=== Collected data ===
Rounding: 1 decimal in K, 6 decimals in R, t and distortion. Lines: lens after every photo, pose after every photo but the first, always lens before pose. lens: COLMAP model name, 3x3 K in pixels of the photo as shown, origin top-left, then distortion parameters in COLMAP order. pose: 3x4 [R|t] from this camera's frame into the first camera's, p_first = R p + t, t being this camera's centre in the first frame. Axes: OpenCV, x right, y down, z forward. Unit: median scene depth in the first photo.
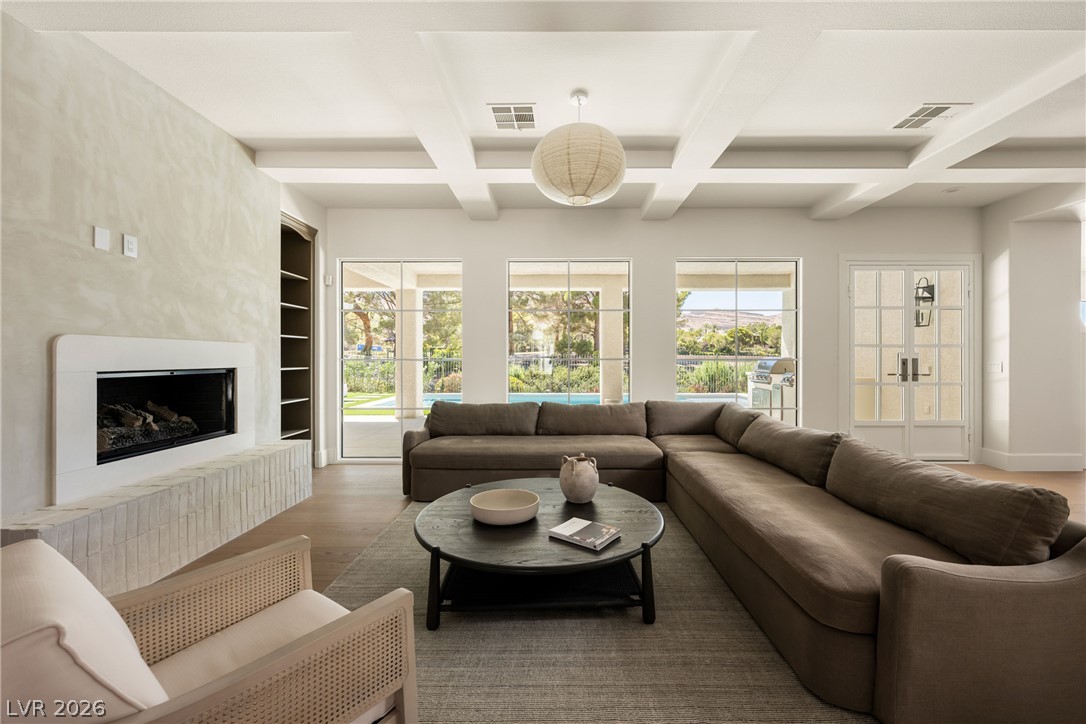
lens RADIAL K [[424.6, 0, 561.9], [0, 424.6, 355.5], [0, 0, 1]] dist [-0.001213, -0.000112]
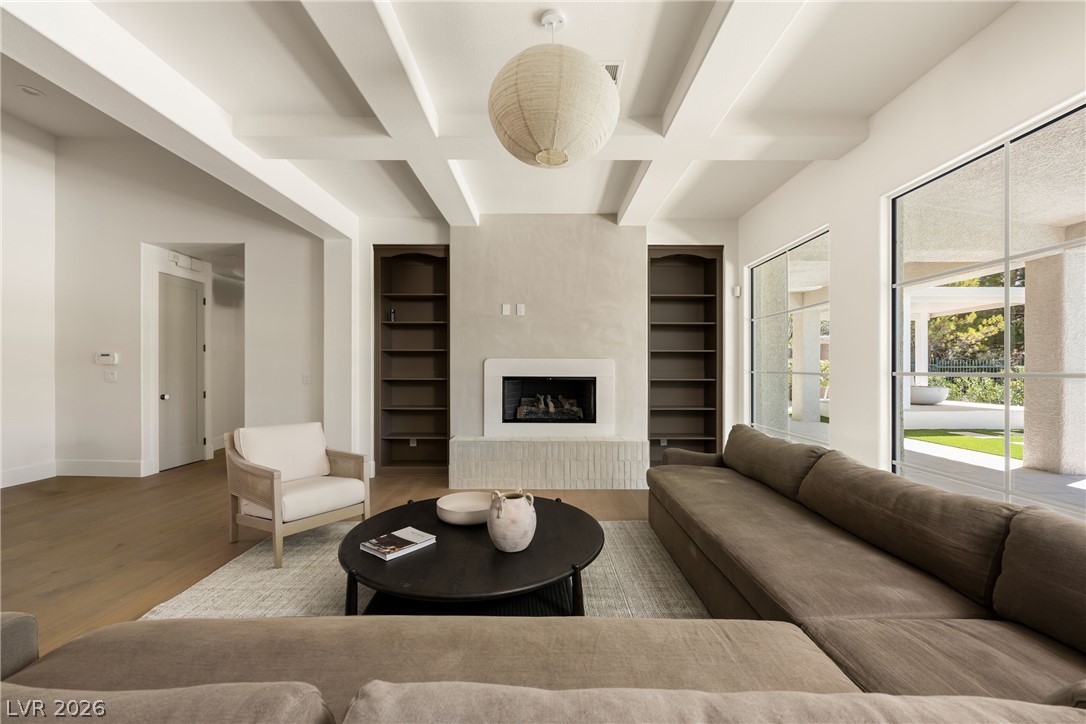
lens RADIAL K [[424.6, 0, 541.6], [0, 424.6, 370.4], [0, 0, 1]] dist [-0.001213, -0.000112]
pose [[0.031352, 0.004266, -0.999499, 0.650015], [0.002029, 0.999989, 0.004331, 0.000778], [0.999506, -0.002164, 0.031343, 0.788623]]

=== Task objective ===
Copy every line above word for word, omitting the pictures.

=== Result for this task ===
Rounding: 1 decimal in K, 6 decimals in R, t and distortion. Lines: lens after every photo, pose after every photo but the first, always lens before pose. lens: COLMAP model name, 3x3 K in pixels of the photo as shown, origin top-left, then distortion parameters in COLMAP order. pose: 3x4 [R|t] from this camera's frame into the first camera's, p_first = R p + t, t being this camera's centre in the first frame. Axes: OpenCV, x right, y down, z forward. Unit: median scene depth in the first photo.
lens RADIAL K [[424.6, 0, 561.9], [0, 424.6, 355.5], [0, 0, 1]] dist [-0.001213, -0.000112]
lens RADIAL K [[424.6, 0, 541.6], [0, 424.6, 370.4], [0, 0, 1]] dist [-0.001213, -0.000112]
pose [[0.031352, 0.004266, -0.999499, 0.650015], [0.002029, 0.999989, 0.004331, 0.000778], [0.999506, -0.002164, 0.031343, 0.788623]]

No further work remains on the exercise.